-- What you are asked to do --
Return every line of the entries that contains the string "Numeris".

-- Given data --
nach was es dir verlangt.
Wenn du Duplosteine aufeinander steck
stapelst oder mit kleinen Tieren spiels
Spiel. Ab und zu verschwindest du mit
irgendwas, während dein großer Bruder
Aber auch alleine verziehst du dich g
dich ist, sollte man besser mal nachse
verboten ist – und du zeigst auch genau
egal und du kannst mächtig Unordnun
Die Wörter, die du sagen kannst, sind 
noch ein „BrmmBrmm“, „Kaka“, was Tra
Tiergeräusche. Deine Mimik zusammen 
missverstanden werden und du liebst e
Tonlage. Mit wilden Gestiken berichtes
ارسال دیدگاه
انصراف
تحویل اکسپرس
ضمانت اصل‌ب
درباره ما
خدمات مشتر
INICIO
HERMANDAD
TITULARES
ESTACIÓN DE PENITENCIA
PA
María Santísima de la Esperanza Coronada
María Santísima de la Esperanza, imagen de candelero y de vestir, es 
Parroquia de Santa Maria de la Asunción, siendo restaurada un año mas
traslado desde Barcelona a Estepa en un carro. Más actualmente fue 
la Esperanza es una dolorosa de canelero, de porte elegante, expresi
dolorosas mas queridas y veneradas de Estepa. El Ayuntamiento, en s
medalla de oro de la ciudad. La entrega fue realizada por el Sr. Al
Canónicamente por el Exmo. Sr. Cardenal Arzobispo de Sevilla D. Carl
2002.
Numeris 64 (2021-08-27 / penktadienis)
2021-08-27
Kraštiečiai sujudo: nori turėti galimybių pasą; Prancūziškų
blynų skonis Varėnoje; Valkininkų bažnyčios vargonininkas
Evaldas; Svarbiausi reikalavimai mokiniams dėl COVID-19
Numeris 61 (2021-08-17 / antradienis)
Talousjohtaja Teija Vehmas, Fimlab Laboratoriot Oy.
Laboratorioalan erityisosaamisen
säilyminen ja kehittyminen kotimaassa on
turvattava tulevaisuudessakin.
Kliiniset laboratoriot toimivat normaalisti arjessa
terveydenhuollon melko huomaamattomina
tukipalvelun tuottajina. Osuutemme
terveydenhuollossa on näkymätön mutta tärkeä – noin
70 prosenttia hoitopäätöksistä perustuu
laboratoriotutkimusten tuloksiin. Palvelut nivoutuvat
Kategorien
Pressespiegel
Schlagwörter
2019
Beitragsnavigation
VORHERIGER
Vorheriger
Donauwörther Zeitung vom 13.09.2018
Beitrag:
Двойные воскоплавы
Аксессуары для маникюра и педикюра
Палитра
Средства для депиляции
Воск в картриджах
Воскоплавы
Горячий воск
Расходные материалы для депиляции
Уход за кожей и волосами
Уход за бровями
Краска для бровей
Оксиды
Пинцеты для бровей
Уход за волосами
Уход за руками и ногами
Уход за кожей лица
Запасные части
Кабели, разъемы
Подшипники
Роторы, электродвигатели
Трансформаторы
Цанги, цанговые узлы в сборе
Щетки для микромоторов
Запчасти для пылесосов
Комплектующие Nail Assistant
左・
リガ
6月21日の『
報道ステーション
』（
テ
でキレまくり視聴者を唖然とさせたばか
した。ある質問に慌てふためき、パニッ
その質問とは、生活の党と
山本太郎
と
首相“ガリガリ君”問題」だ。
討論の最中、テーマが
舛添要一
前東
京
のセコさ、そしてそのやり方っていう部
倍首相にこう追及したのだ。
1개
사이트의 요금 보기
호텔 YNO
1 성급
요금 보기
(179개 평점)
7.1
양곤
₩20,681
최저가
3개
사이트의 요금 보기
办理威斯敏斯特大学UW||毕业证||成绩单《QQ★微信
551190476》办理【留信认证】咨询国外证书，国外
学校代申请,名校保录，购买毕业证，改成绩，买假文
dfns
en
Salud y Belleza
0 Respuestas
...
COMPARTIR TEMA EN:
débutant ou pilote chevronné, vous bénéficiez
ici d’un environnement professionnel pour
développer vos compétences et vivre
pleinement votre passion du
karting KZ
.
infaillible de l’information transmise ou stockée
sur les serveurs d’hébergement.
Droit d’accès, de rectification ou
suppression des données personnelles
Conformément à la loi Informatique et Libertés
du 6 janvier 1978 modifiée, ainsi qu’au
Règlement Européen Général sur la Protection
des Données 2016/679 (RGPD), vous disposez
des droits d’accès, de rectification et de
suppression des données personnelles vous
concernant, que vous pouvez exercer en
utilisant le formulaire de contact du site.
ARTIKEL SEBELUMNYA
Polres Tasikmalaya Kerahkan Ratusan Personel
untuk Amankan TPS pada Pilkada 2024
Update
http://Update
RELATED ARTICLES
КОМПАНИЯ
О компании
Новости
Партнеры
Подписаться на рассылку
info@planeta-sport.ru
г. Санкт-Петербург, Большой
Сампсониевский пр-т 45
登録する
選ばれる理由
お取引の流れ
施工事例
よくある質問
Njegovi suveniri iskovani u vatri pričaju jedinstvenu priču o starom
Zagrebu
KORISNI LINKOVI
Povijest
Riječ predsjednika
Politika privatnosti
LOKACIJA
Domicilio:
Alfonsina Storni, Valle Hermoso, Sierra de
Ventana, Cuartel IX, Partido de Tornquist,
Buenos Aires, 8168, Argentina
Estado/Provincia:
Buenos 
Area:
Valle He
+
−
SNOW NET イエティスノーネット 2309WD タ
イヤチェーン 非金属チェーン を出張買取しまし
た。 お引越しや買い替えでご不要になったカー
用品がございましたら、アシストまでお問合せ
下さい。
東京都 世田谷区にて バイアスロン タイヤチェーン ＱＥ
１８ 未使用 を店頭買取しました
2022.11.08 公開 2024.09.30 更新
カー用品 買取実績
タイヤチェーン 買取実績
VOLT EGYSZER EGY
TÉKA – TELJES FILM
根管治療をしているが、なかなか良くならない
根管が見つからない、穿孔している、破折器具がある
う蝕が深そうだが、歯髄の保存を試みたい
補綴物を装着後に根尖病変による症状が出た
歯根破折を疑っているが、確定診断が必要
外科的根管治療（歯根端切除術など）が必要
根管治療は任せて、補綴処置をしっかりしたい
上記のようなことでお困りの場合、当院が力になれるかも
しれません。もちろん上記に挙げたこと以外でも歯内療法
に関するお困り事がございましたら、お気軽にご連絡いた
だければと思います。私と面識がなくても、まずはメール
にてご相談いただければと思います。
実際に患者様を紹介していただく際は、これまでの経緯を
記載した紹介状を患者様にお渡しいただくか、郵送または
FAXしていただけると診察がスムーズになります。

-- Response area --
Numeris 64 (2021-08-27 / penktadienis)
Numeris 61 (2021-08-17 / antradienis)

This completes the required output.